(DATA EXTRACT begins)

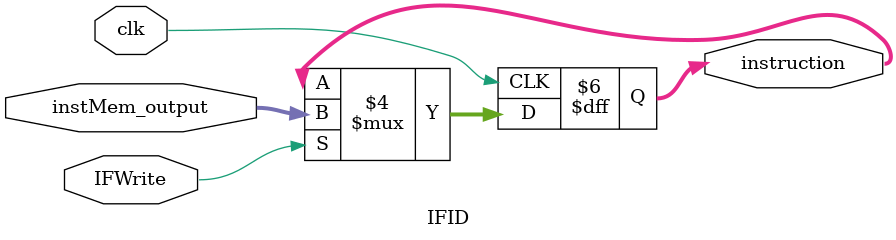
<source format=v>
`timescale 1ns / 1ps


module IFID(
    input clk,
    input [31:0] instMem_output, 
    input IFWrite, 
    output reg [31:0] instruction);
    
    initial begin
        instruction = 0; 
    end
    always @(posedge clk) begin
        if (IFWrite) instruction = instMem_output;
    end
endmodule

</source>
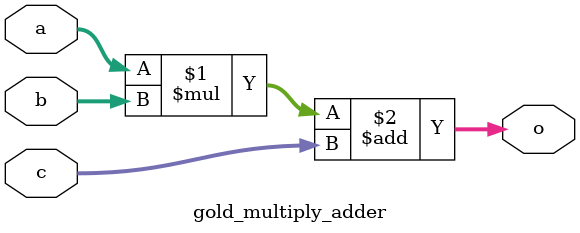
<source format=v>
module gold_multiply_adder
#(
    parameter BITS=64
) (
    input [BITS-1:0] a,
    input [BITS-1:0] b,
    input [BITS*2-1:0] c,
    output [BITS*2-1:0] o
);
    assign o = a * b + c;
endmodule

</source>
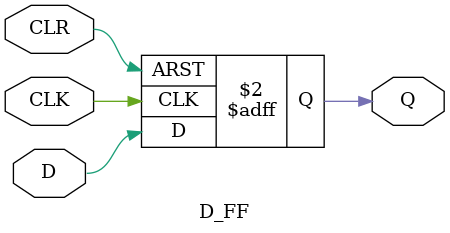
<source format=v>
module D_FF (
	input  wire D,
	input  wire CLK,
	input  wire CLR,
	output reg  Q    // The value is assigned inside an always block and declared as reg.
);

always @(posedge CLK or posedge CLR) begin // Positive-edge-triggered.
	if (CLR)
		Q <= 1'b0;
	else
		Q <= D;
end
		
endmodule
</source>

(DATA EXTRACT ends)
(DATA EXTRACT begins)

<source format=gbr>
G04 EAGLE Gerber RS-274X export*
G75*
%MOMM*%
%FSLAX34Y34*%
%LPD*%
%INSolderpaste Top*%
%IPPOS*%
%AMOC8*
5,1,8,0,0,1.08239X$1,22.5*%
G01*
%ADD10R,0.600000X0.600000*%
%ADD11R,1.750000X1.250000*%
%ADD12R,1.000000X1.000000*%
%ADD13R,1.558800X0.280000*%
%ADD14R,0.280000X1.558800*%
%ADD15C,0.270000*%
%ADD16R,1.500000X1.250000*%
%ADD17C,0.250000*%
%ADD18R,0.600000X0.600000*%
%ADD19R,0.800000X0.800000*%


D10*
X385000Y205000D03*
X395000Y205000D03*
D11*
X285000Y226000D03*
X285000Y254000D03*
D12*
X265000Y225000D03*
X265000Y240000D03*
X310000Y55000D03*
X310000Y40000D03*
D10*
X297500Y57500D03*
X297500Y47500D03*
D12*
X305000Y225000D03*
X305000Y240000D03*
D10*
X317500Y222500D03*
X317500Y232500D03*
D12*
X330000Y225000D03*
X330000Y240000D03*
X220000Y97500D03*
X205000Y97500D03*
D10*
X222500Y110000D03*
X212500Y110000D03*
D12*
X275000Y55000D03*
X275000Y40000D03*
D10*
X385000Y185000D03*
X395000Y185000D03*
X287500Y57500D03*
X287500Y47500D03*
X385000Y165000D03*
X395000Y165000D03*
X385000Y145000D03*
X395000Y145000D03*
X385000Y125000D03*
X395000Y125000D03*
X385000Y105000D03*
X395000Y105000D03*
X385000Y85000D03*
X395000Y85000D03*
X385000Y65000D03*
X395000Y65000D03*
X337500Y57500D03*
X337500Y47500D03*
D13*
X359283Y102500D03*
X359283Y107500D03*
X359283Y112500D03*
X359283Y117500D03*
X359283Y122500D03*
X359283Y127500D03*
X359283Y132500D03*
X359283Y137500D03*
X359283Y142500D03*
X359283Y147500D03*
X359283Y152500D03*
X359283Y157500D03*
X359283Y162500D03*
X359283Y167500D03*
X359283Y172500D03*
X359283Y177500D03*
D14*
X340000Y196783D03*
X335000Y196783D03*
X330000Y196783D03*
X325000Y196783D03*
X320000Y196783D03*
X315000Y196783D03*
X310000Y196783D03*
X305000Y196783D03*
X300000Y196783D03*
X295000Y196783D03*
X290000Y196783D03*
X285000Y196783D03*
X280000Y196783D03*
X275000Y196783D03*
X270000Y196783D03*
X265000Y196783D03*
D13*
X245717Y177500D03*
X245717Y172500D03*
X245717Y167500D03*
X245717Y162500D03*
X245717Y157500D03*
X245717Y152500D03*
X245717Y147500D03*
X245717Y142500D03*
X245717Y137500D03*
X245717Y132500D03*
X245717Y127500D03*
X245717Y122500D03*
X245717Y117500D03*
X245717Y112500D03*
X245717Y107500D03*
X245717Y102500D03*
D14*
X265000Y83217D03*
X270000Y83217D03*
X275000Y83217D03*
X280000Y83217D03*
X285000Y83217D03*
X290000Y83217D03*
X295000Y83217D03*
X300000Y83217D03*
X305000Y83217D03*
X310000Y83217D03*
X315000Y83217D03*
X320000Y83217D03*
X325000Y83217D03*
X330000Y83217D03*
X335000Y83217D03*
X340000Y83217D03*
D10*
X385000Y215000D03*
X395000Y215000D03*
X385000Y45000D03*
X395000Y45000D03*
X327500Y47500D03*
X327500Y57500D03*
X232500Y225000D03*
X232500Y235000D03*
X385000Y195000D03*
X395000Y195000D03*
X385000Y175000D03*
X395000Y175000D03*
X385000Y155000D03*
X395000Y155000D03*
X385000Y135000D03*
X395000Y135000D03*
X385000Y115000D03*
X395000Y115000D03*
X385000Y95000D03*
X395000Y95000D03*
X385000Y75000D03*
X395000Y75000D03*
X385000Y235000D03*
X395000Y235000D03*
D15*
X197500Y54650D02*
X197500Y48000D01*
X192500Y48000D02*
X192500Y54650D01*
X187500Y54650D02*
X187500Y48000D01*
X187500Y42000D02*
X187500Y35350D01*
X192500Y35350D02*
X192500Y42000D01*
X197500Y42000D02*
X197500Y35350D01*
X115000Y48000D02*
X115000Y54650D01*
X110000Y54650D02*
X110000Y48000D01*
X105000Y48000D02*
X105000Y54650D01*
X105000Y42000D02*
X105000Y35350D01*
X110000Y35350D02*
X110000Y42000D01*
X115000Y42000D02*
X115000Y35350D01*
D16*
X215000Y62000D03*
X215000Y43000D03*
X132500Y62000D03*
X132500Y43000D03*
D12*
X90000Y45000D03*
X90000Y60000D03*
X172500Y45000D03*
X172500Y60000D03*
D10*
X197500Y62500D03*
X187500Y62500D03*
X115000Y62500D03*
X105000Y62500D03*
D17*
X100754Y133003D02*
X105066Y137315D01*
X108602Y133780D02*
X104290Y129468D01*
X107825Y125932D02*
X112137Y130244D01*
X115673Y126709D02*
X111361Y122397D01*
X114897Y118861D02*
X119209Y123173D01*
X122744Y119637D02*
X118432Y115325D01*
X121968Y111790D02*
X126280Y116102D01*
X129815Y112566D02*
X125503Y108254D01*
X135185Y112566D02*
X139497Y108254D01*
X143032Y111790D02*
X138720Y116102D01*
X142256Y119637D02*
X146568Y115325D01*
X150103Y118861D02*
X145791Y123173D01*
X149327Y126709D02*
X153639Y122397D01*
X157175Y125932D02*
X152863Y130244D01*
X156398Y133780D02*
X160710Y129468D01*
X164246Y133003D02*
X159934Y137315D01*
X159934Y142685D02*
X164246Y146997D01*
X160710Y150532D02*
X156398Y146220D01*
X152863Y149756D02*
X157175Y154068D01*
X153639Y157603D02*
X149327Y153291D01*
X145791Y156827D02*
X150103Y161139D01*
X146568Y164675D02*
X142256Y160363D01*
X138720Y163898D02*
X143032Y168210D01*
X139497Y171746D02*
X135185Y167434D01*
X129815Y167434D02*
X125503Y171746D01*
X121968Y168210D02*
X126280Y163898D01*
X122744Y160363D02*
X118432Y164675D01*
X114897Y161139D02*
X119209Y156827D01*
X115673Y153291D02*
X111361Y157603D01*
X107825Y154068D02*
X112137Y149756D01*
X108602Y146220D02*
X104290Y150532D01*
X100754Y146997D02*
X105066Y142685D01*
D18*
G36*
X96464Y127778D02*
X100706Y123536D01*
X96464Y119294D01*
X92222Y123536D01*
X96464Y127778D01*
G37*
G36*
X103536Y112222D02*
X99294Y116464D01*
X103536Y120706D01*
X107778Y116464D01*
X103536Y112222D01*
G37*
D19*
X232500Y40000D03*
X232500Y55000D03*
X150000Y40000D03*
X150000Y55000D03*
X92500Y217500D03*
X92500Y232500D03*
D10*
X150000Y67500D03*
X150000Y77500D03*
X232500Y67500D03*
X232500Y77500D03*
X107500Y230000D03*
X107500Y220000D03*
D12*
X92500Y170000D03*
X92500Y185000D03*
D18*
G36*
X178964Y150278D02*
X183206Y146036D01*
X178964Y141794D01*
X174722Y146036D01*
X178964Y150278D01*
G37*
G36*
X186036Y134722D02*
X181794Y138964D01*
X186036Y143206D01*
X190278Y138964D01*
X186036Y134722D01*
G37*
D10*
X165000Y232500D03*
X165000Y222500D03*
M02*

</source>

(DATA EXTRACT ends)
(DATA EXTRACT begins)

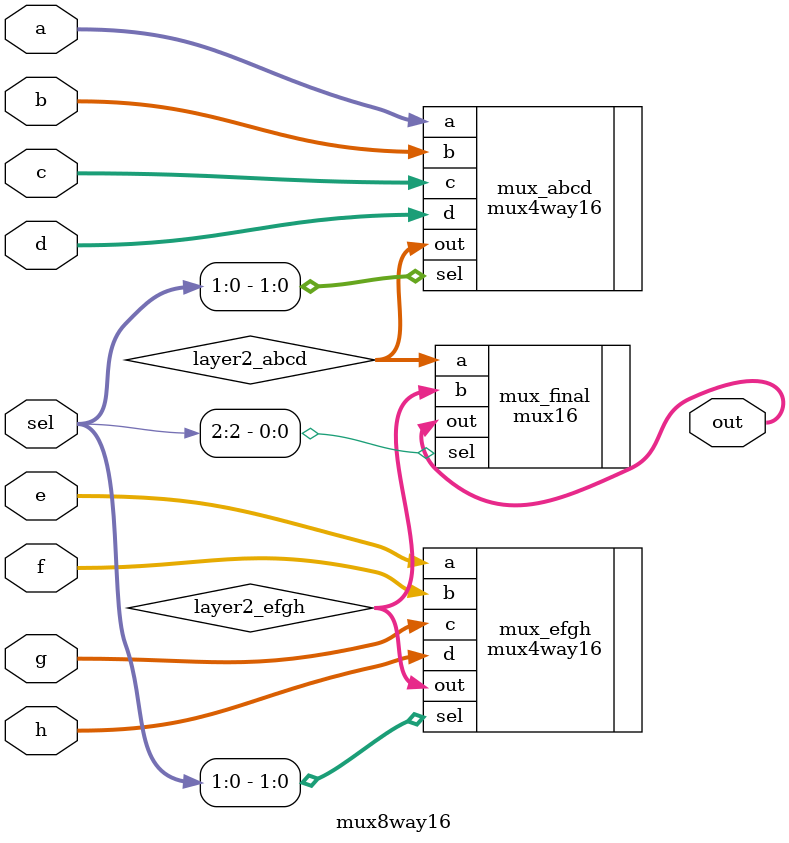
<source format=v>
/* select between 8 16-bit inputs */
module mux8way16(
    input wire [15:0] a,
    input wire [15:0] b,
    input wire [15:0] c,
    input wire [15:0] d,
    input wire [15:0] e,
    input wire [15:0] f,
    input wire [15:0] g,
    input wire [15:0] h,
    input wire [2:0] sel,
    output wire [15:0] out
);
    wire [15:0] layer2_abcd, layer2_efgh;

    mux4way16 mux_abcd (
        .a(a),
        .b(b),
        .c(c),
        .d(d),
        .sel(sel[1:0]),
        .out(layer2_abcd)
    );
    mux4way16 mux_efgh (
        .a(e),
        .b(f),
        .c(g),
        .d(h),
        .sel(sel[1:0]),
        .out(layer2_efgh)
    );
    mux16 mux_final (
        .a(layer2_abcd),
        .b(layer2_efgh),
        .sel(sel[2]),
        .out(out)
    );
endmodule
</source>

(DATA EXTRACT ends)

● **WORK ITEM**
Each line of the data that has the string "always" should be returned.

● **WRITTEN REPLY**
    always @(posedge clk) begin
	output reg  Q    // The value is assigned inside an always block and declared as reg.
always @(posedge CLK or posedge CLR) begin // Positive-edge-triggered.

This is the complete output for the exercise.